§ What is required
Give back the whole listing word for word and skip each picture.

§ Given records
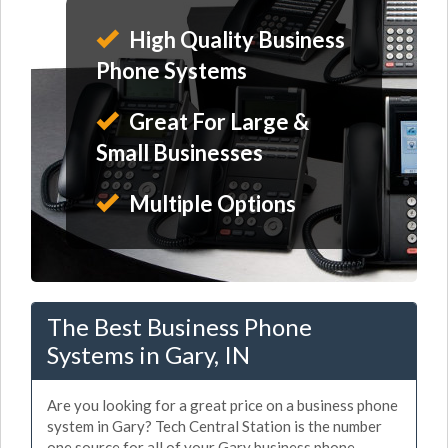
High Quality Business
Phone Systems
Great For Large &
Small Businesses
Multiple Options
The Best Business Phone
Systems in Gary, IN
Are you looking for a great price on a business phone
system in Gary? Tech Central Station is the number
one source for all of your Gary business phone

§ Answer section
High Quality Business
Phone Systems
Great For Large &
Small Businesses
Multiple Options
The Best Business Phone
Systems in Gary, IN
Are you looking for a great price on a business phone
system in Gary? Tech Central Station is the number
one source for all of your Gary business phone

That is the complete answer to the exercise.